**WORK TO DO:**
1 – Transcribe the passage of the George v. Petoskey opinion starting with "Appeal from Emmett, R." and going on through "Scholl, for plaintiffs.".
2 – Continue the George v. Petoskey opinion from the point at which it stops.

**PASSAGE PROVIDED:**
[start]
From Casetext: Smarter Legal Research

George v. Petoskey

Michigan Court of Appeals
Sep 11, 1974
55 Mich. App. 433 (Mich. Ct. App. 1974)

Opinion

Docket No. 17833.

Decided September 11, 1974.

Appeal from Emmett, R. Stuart Hoffius, J. Submitted Division 3 June 7, 1974, at Grand Rapids. (Docket No. 17833.) Decided September 11, 1974.

Complaint by Arthur D. George and Margaret L. George against the City of Petoskey for damages from defendant's interference with plaintiffs' enjoyment of their property. Accelerated judgment for defendant. Plaintiffs appeal. Reversed and remanded.

Richard H. Scholl, for plaintiffs.

Nathaniel W. Stroup, City Attorney, for defendant.

Before: HOLBROOK, P.J., and T.M. BURNS and R.L. SMITH, JJ.

Former circuit judge, sitting on the Court of Appeals by assignment pursuant to Const 1963, art 6, § 23 as amended in 1968.


On October 12, 1972, plaintiffs commenced suit by filing a two-count complaint against defendant. Count I alleged the defendant and its agents improperly interfered with plaintiffs' enjoyment of their property in that various city officials threatened potential renters of plaintiffs' property that their use of the property would be in violation of zoning regulations, and that suit would be (and in fact was) instituted against them if they rented from plaintiffs. Plaintiffs allege special damages.

Count II repeated the allegations of Count I and added that defendant's agents and officials had intentionally discriminated against and harassed plaintiffs.

On motion for accelerated judgment on the ground that the statute of limitations had run, the trial court dismissed both counts. For the purpose of determining whether or not accelerated judgment was proper under the circumstances, the allegations of the complaint and amendments thereto must be taken at face value. Janiszewski v Behrmann, 345 Mich. 8; 75 N.W.2d 77 (1956).

Plaintiffs allege in Count I that commencing in 1962 defendant's city manager and city attorney threatened suit against their prospective tenants, enumerating five instances of such intimidations, two of which resulted in loss of tenants, one in which there was a compromise worked out between attorneys representing these parties, and two instances where suit was commenced. Suit was commenced by defendant city on January 9, 1968, against plaintiffs and their tenant Smutz, as a result of which Smutz moved out. A subsequent tenant, Bourrie, was added as a party defendant in February, 1970. This suit resulted in a judgment for the Georges, an appeal by the city to the Court of Appeals, and a dismissal for lack of progress of the appeal on October 6, 1971, six days previous to the filing of this suit. In addition to these allegations plaintiffs assert in a bill of particulars to Count II that the building involved in this litigation was sold on May 2, 1973, for delinquency in a sewer assessment which plaintiffs claim had been levied against them as part of the harassment, and further that the city attorney allowed a falsification of council minutes in July, 1971, involving plaintiffs' request for lost rentals.
[end]
**EXTRACTED ENTRIES:**
[start]
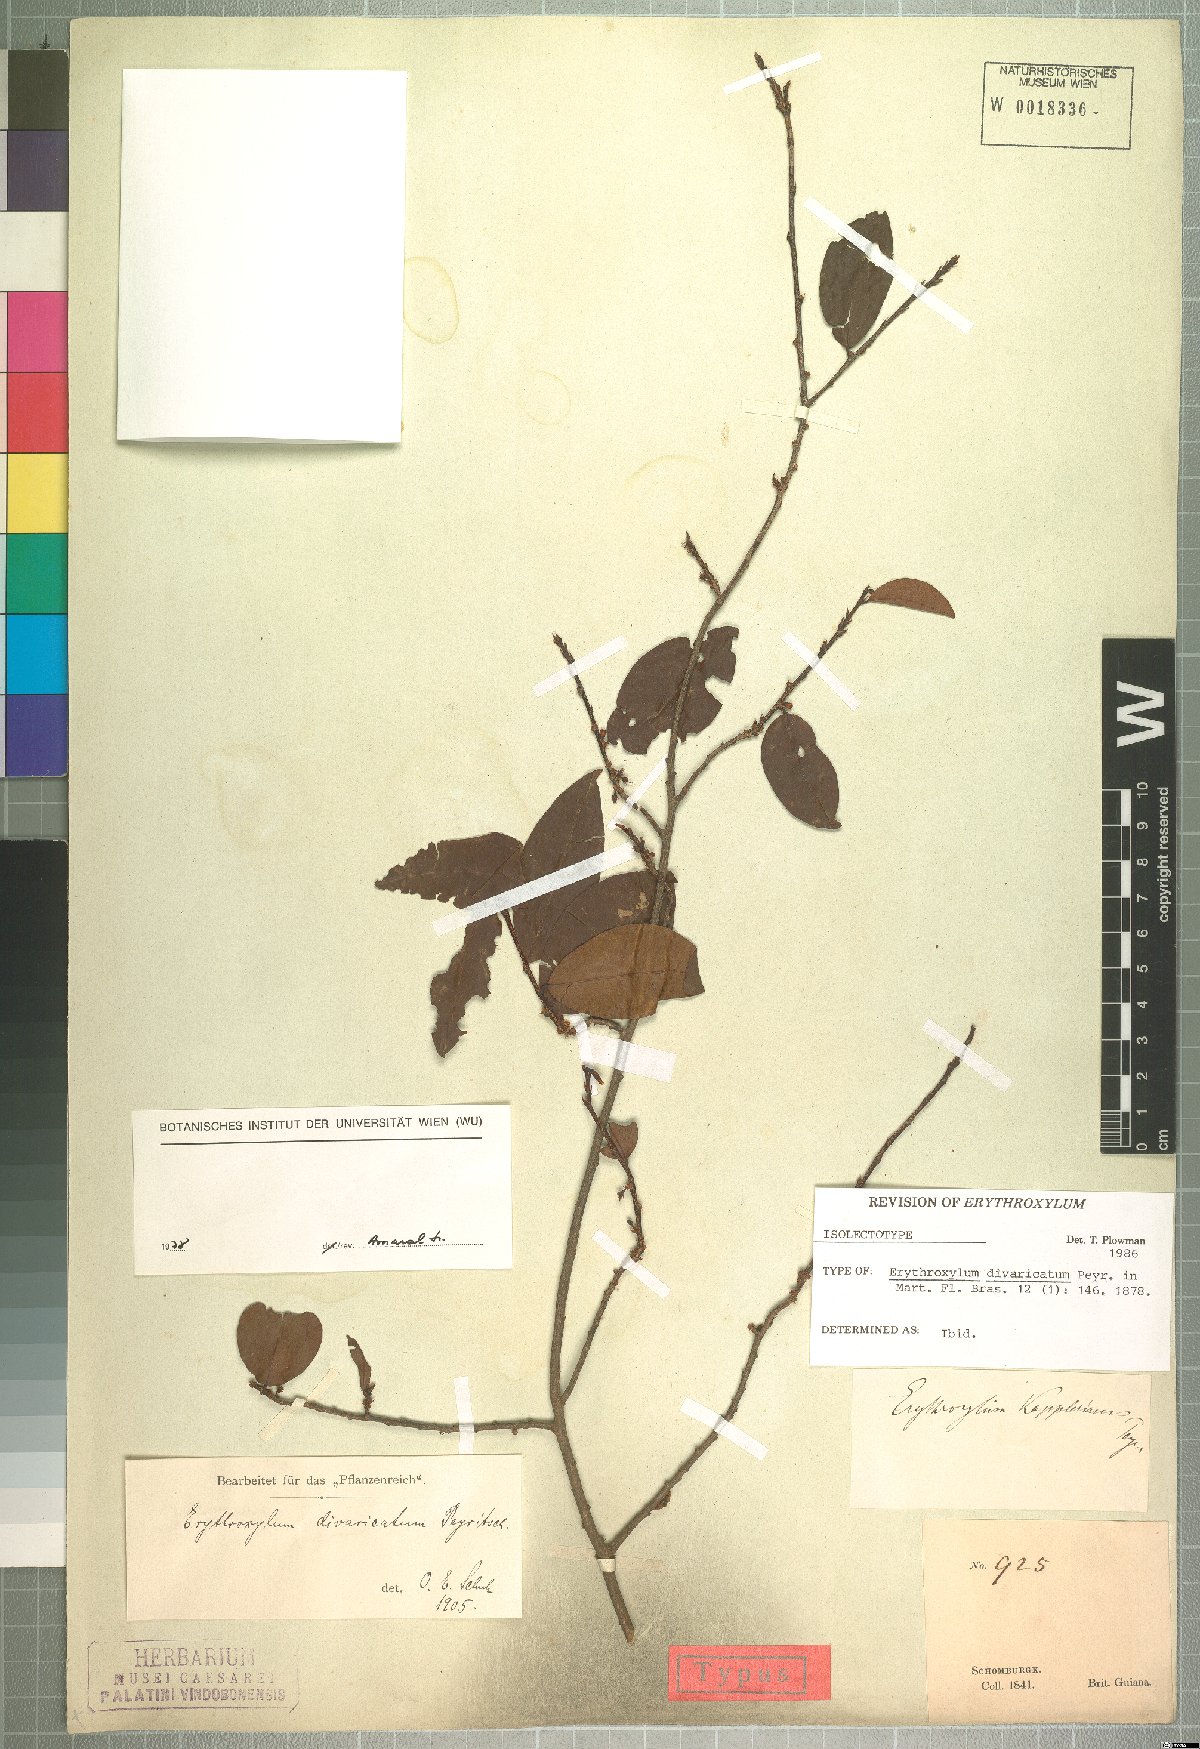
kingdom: Plantae
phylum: Tracheophyta
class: Magnoliopsida
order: Malpighiales
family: Erythroxylaceae
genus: Erythroxylum
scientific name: Erythroxylum divaricatum
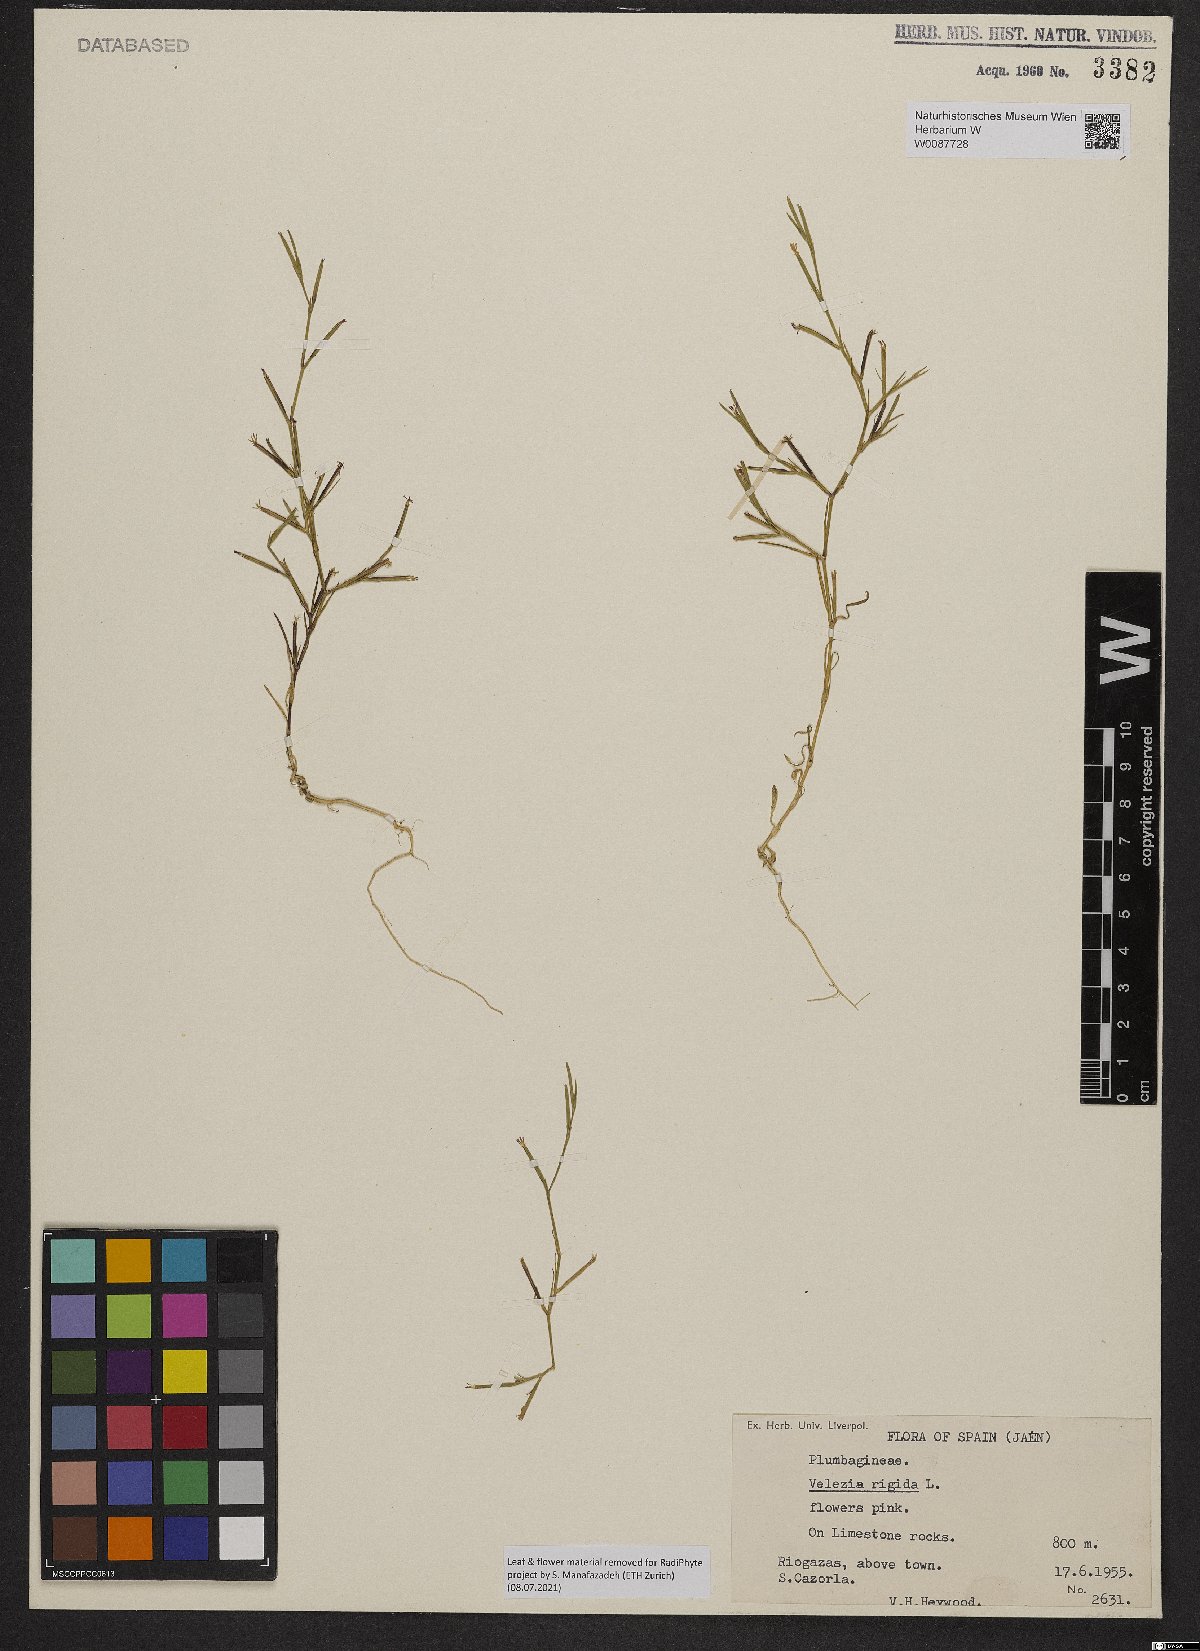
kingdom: Plantae
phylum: Tracheophyta
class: Magnoliopsida
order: Caryophyllales
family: Caryophyllaceae
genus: Dianthus
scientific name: Dianthus nudiflorus
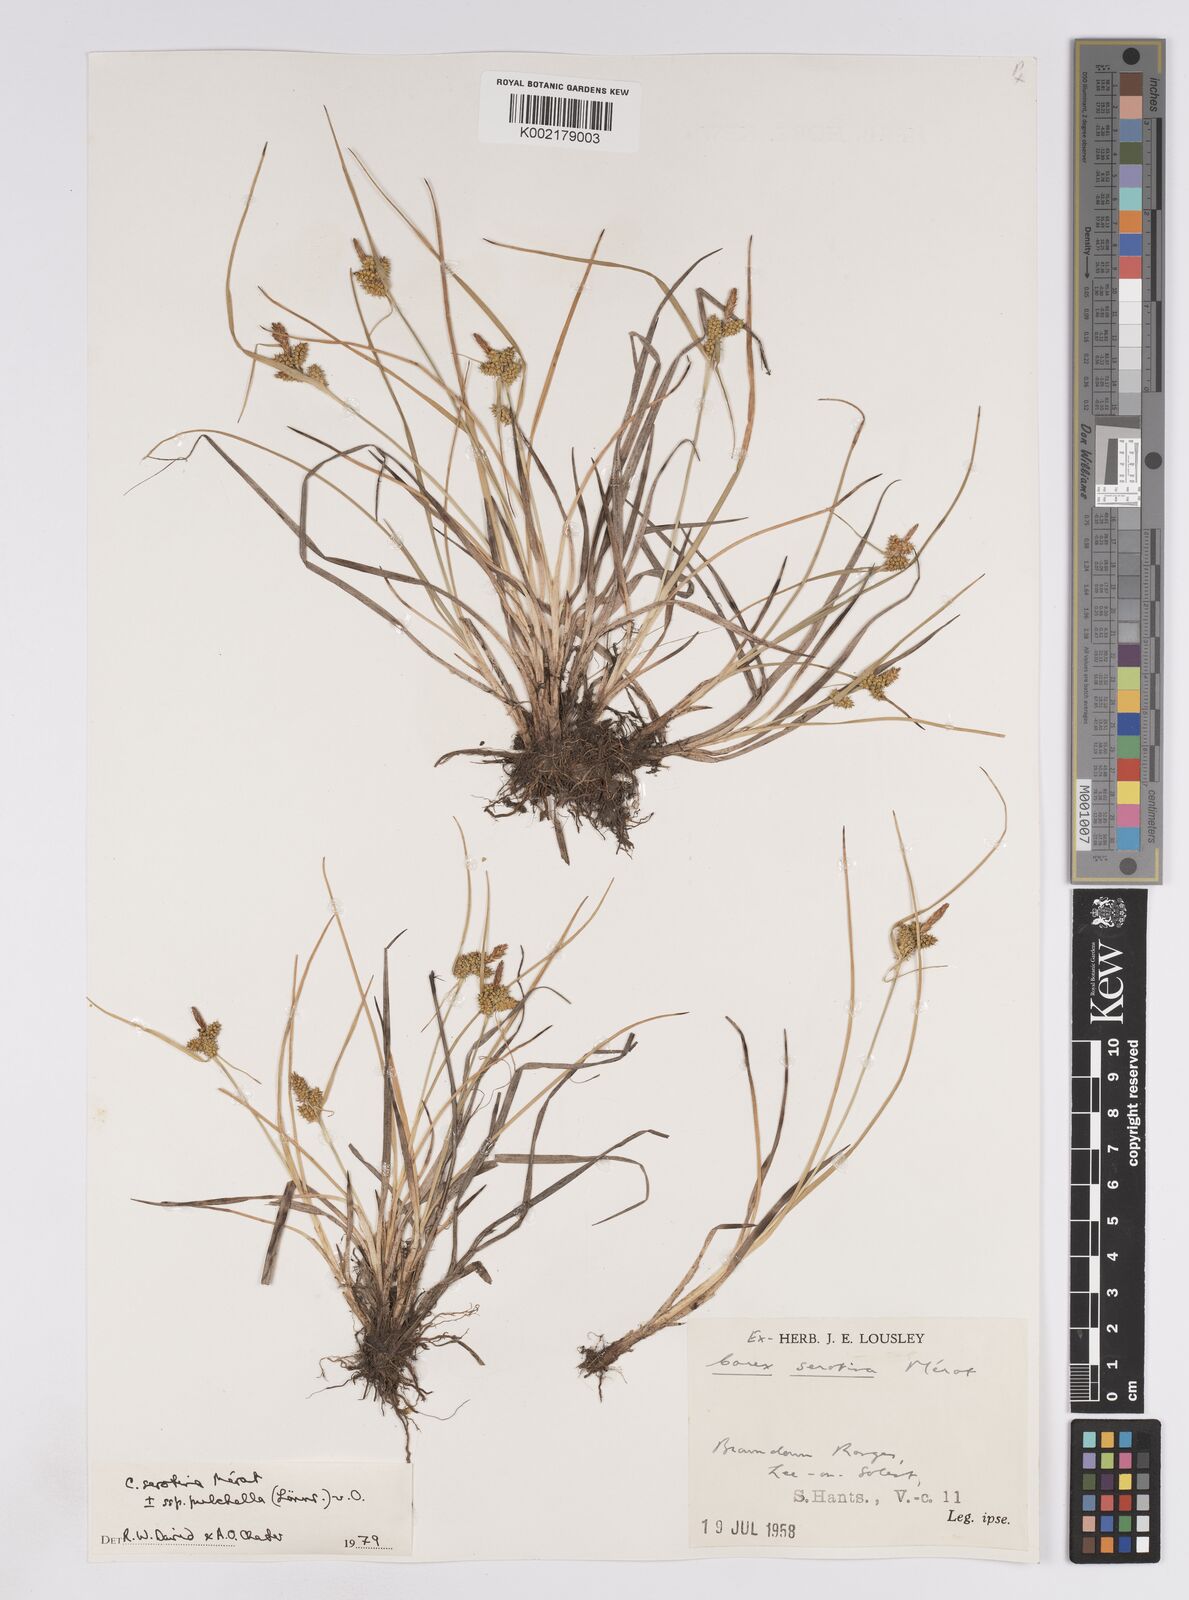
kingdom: Plantae
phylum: Tracheophyta
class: Liliopsida
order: Poales
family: Cyperaceae
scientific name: Cyperaceae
[end]
**WRITTEN RESPONSES:**
1 –
Appeal from Emmett, R. Stuart Hoffius, J. Submitted Division 3 June 7, 1974, at Grand Rapids. (Docket No. 17833.) Decided September 11, 1974.

Complaint by Arthur D. George and Margaret L. George against the City of Petoskey for damages from defendant's interference with plaintiffs' enjoyment of their property. Accelerated judgment for defendant. Plaintiffs appeal. Reversed and remanded.

Richard H. Scholl, for plaintiffs.

2 –
In the face of these allegations the trial court stated:

"It is clear that the statute of limitations has run on whatever type of action might be claimed that Mr. George was instituting. A libel and slander action is one year under the statute of limitations, a malicious prosecution action has a statute of limitations of two years, and a tort action three years. There is no way in which this could be termed anything in the contract line, which would have a statute of limitations of six years. It is apparent from all of the allegations that all of the actions are barred by the statute of limitations, whether it be one year, two years, or three years, since the date of the starting of the suit was October 13, 1971, and none of the details of the bill of particulars relate to any action, anything between October 13, 1968 and October 13, 1971."

Three sections of the Michigan statutes are relevant to the issue before us. They are:

MCLA 600.5805(7); MSA 27A.5805(7):

"The period of limitations is 3 years for all other actions to recover damages for injuries to persons and property."

MCLA 600.5807(8); MSA 27A.5807(8):

"The period of limitations is 6 years for all other actions to recover damages or sums due for breach of contract."

MCLA 600.5813; MSA 27A.5813:

"All other personal actions shall be commenced within the period of 6 years after the claims accrue and not afterwards unless a different period is stated in the statutes."

Plaintiffs contend that defendant city pursued their course of conduct against them and their tenants from 1962 until it abandoned its appeal on October 6, 1971, and that the addition of their tenant Bourrie as a defendant in that suit constituted another act of harassment and attempt to deprive them of their rightful enjoyment of their property. A reading of both Counts I and II leads us to the conclusion that the trial judge erred in determining that there was an absence of any alleged wrongful act within the period limited by the statute, assuming that the trial court was right in holding that no more than the three-year statute of limitations was applicable.

"Where there are continuing wrongful acts within the period limited by the statute * * * recovery is not barred." Defnet v Detroit, 327 Mich. 254, 258; 41 N.W.2d 539, 541 (1950).

Applied to the situation before us, that would mean the statute of limitations, whether three years (§ 5805[7]) or six years (§ 5807[8], § 5813), began to run when defendant city dropped the legal proceedings it had brought against plaintiffs and their tenants on October 6, 1971.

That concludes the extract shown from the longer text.